OpenAI, ChatGPT’s Parent Company unveils a new model customisation technique- Reinforcement Fine-Tuning. This new technique allows users to create expert models based on their data set to suit their purposes specifically complex, domain-specific tasks. The OpenAI team unveiled it in their ongoing 12 Days, 12 Livestreams. 

It aims to embolden the idea of making personal, domain-specific, and well-versed models tailored to fit the requirements emerging in a particular profession a dream coming true. This particular development is a significant stride in the way of the ultimate AGI model that the world is aspiring for, currently.  

How does it work? 

This new model customization approach allows developers to tailor our models by training them on a diverse set of tasks, ranging from dozens to thousands of high-quality examples. By providing reference answers, developers can evaluate the model's responses and guide its reasoning process. 

This method enhances the model's ability to tackle similar problems, improving its precision and performance within specific domains.

Learn and not mimic 

The new technique introduced by the company aims to train the IA model to learn reasoning and develop reasoning skills catering to domain-specific expertise. This is a milestone in AI research as it drives LLMs out of mechanic exercise and trains them for the real stuff which is learning & reasoning.   
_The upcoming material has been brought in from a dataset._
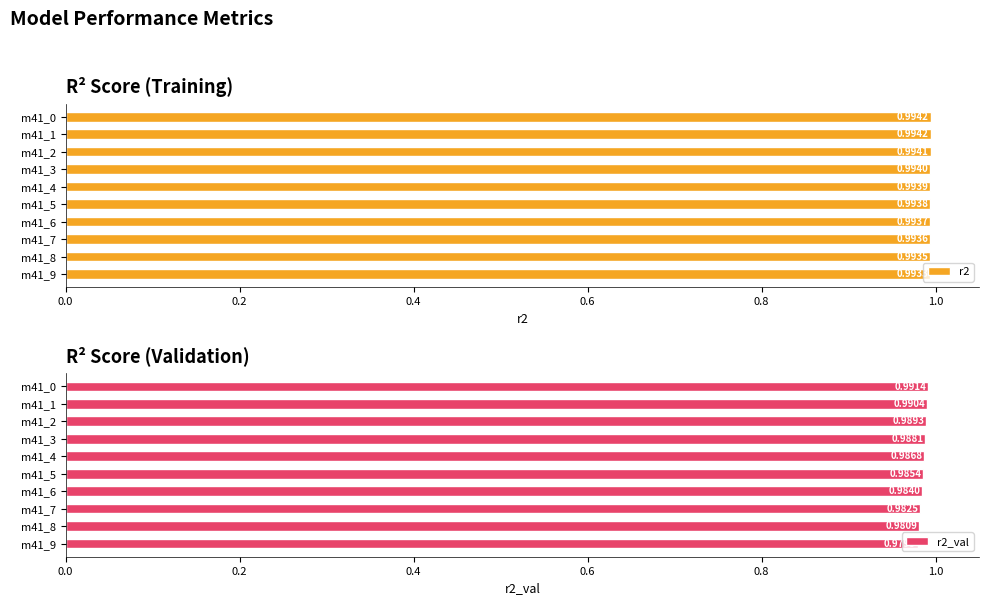

Between m41_0 and m41_9, which is larger?

m41_0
How is reinforcement important? 

Reinforcement plays a pivotal role here as this would enable the model to develop the ability to reason utilizing the learnings from a large data set and then behave accordingly. This even allows the model to trace back the path of reasoning for the right answer and disincentivize the wrong path creating an evident track to follow for future responses. 

RFT in research 

“Assessing rare diseases is kind of hard because you kind of have to have two things. You have to have a sort of expert domain knowledge about the medical side of things and you also have to have uh sort of systematic reasoning over the biomedical data and this is an area where we think that the o1 model can help us out with its,” said Justin, a computational Biologist with Berkeley lab. 

Real-world usage

The domain-specific approach adopted by the company makes it highly appealing for sectors like law, Finance, Insurance, and Engineering. One real-world example that the company itself has tod in its announcement is its experimentation in assisting the legal consuls of Thomson Reuters in the legal aspects.